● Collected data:
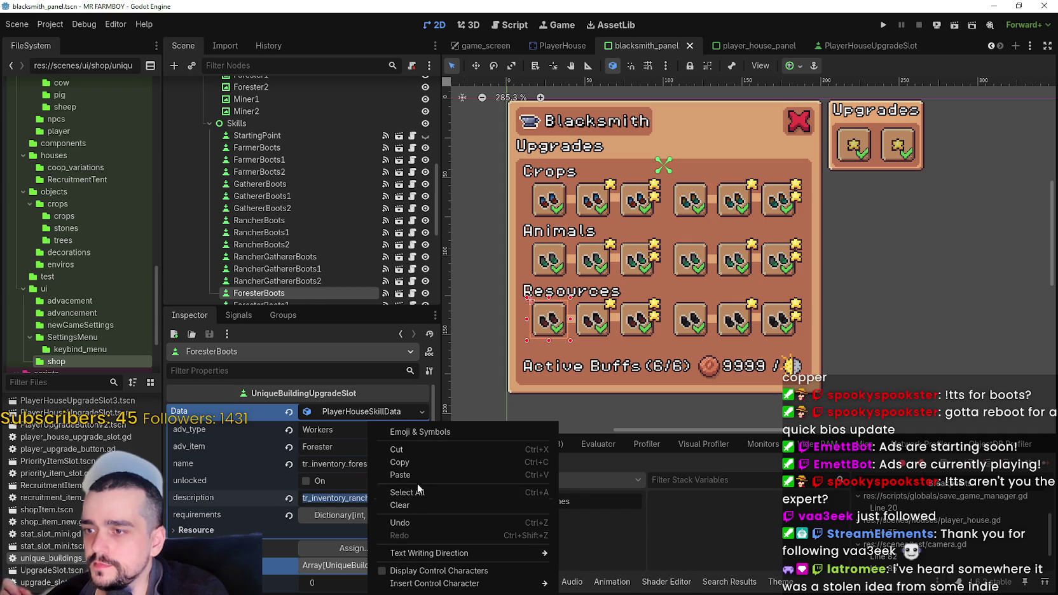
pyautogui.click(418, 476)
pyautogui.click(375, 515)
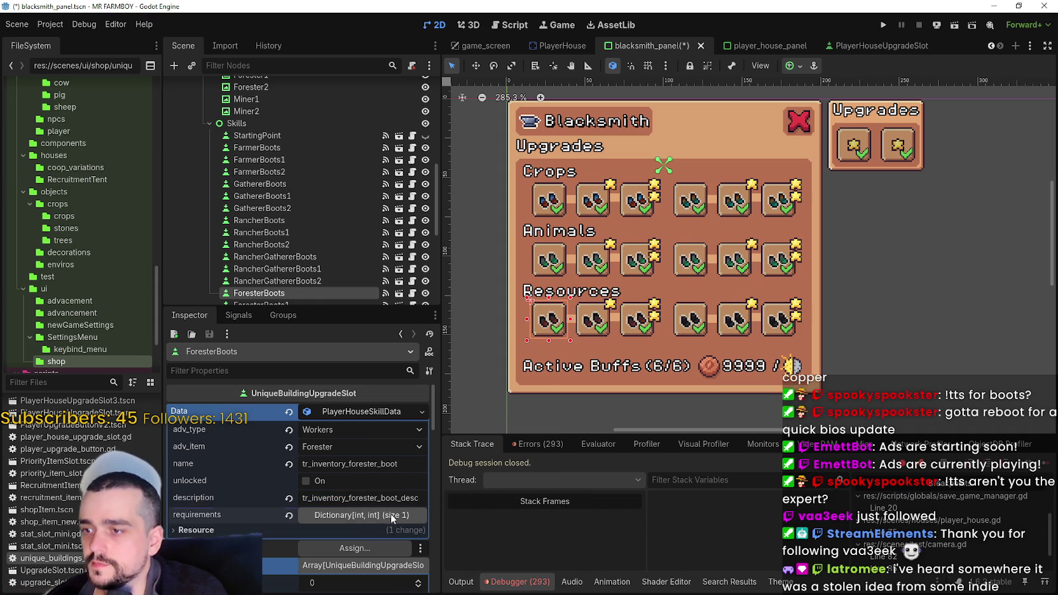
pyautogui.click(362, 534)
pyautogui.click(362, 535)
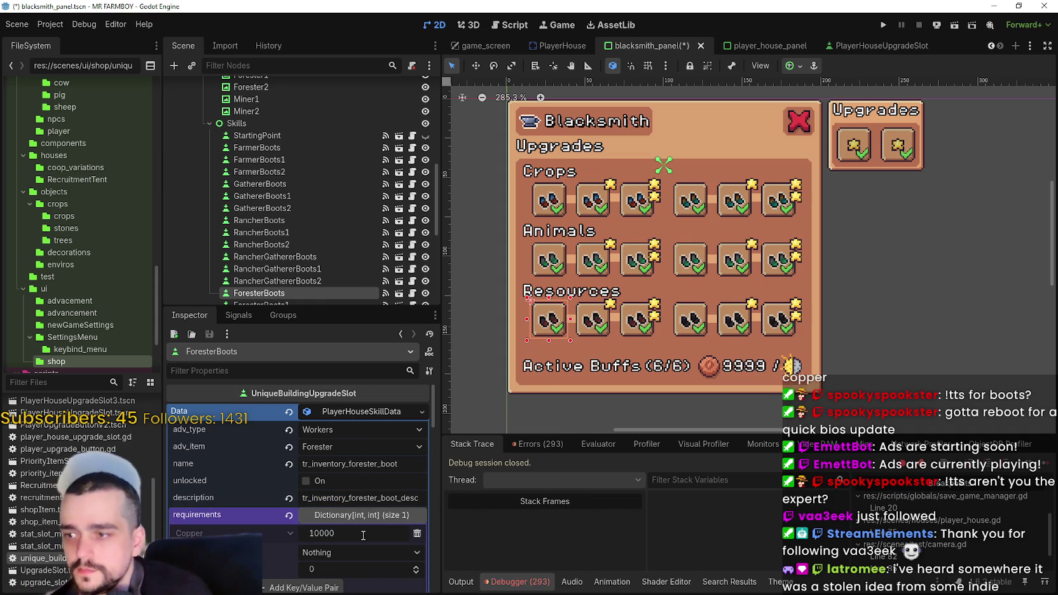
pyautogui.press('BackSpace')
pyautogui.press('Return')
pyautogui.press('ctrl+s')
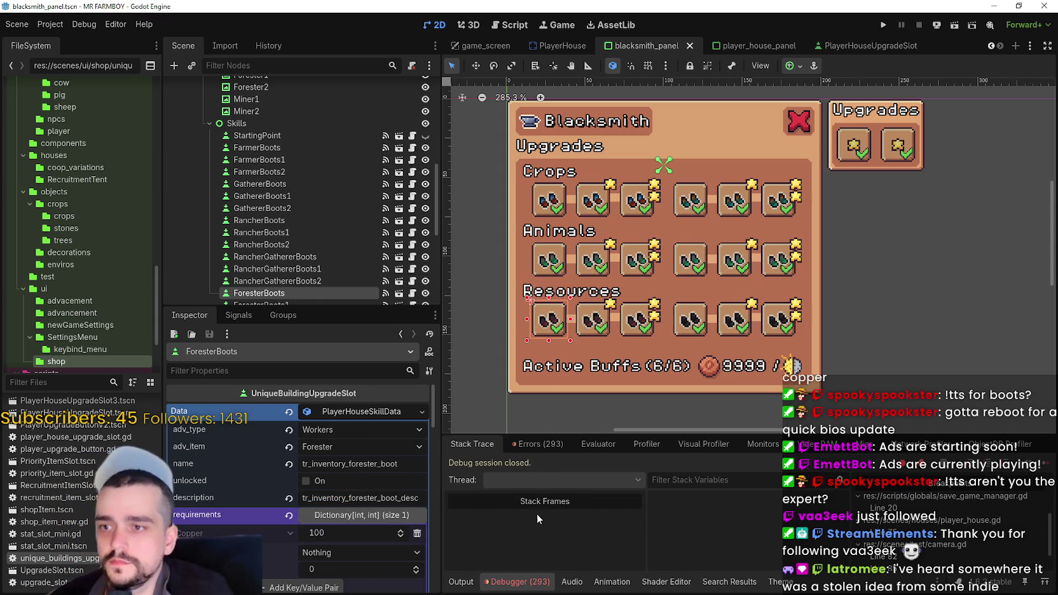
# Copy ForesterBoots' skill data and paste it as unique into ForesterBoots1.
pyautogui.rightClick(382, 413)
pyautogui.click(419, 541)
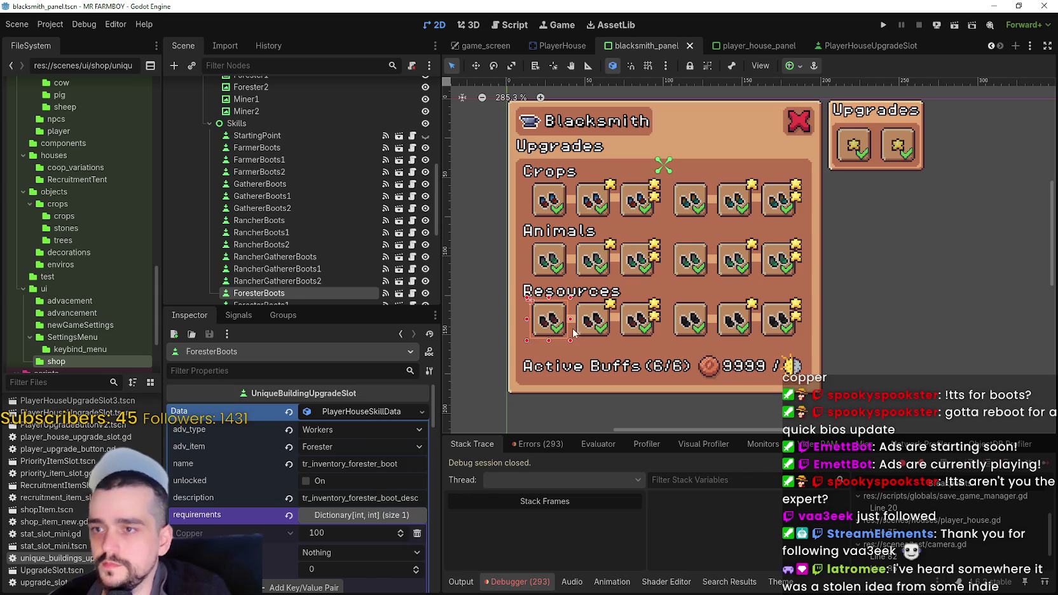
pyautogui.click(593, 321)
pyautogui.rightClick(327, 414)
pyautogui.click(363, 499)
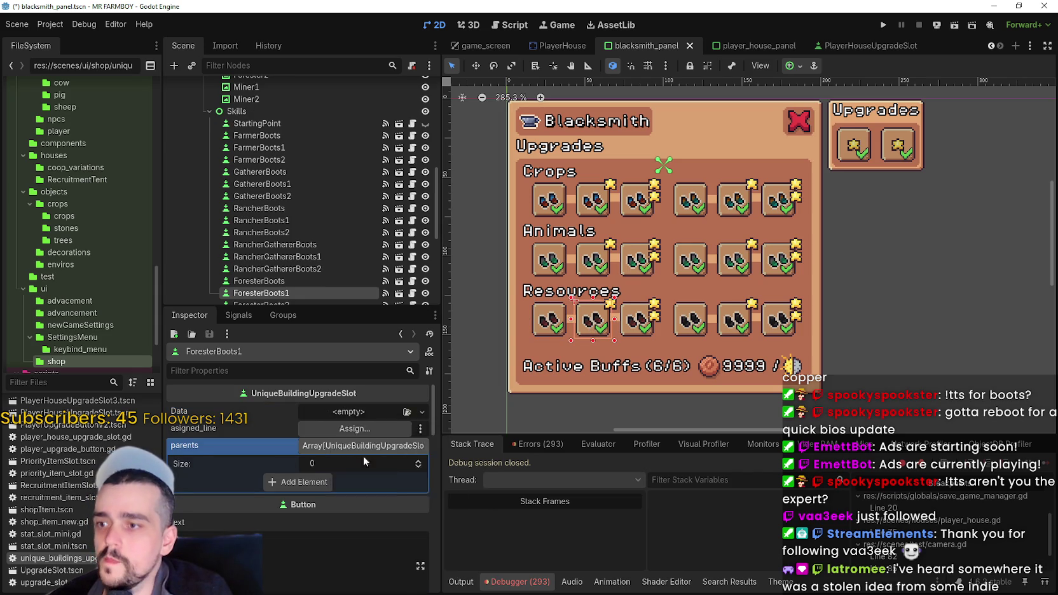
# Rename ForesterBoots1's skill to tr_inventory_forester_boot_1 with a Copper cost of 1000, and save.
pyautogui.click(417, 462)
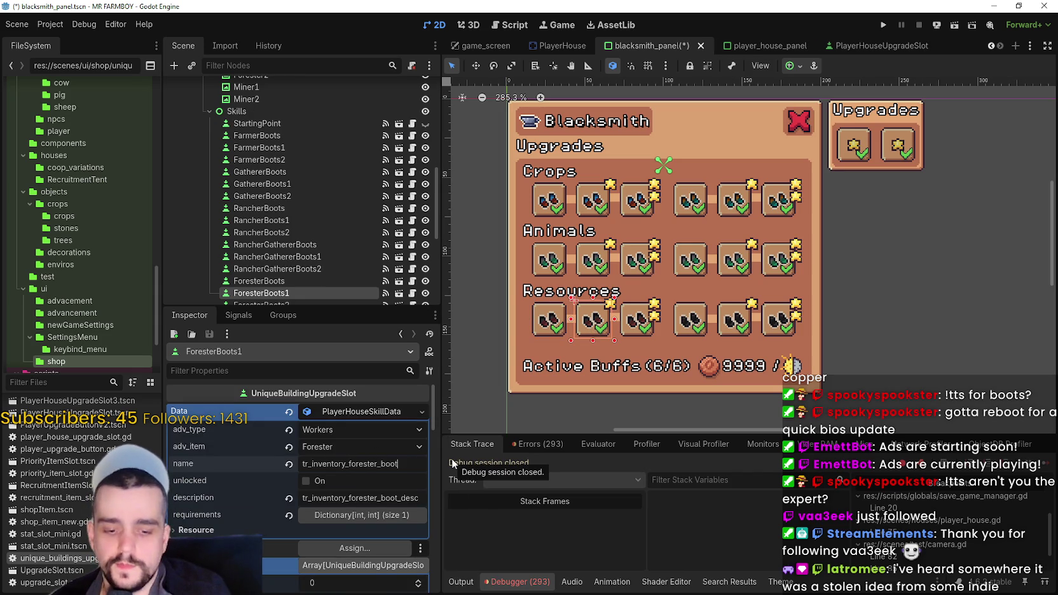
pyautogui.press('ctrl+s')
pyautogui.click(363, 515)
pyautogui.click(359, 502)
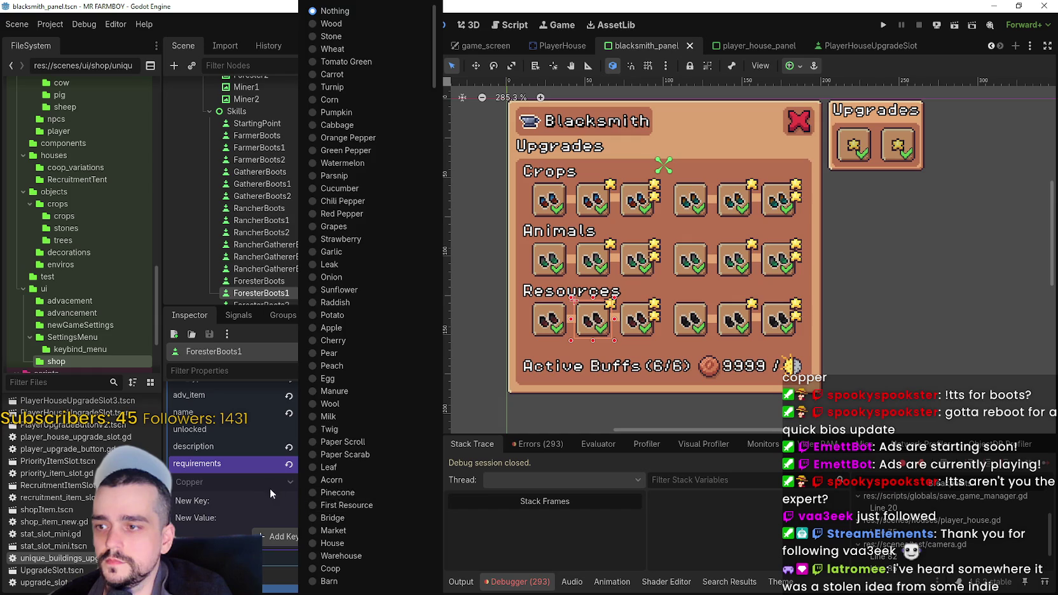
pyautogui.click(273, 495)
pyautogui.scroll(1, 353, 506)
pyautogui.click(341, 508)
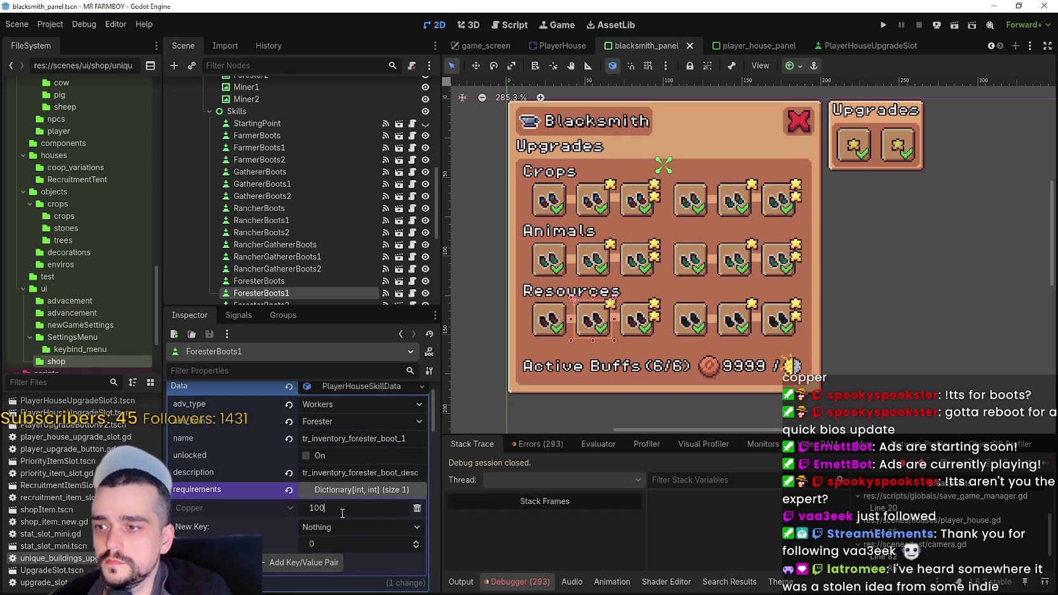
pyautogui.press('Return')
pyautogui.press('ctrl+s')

● PROBLEM: A faithful copy of every record is required, with no pictures included.

● WRITTEN RESPONSE:
pyautogui.click(418, 476)
pyautogui.click(375, 515)
pyautogui.click(362, 534)
pyautogui.click(362, 535)
pyautogui.press('BackSpace')
pyautogui.press('Return')
pyautogui.press('ctrl+s')
# Copy ForesterBoots' skill data and paste it as unique into ForesterBoots1.
pyautogui.rightClick(382, 413)
pyautogui.click(419, 541)
pyautogui.click(593, 321)
pyautogui.rightClick(327, 414)
pyautogui.click(363, 499)
# Rename ForesterBoots1's skill to tr_inventory_forester_boot_1 with a Copper cost of 1000, and save.
pyautogui.click(417, 462)
pyautogui.press('ctrl+s')
pyautogui.click(363, 515)
pyautogui.click(359, 502)
pyautogui.click(273, 495)
pyautogui.scroll(1, 353, 506)
pyautogui.click(341, 508)
pyautogui.press('Return')
pyautogui.press('ctrl+s')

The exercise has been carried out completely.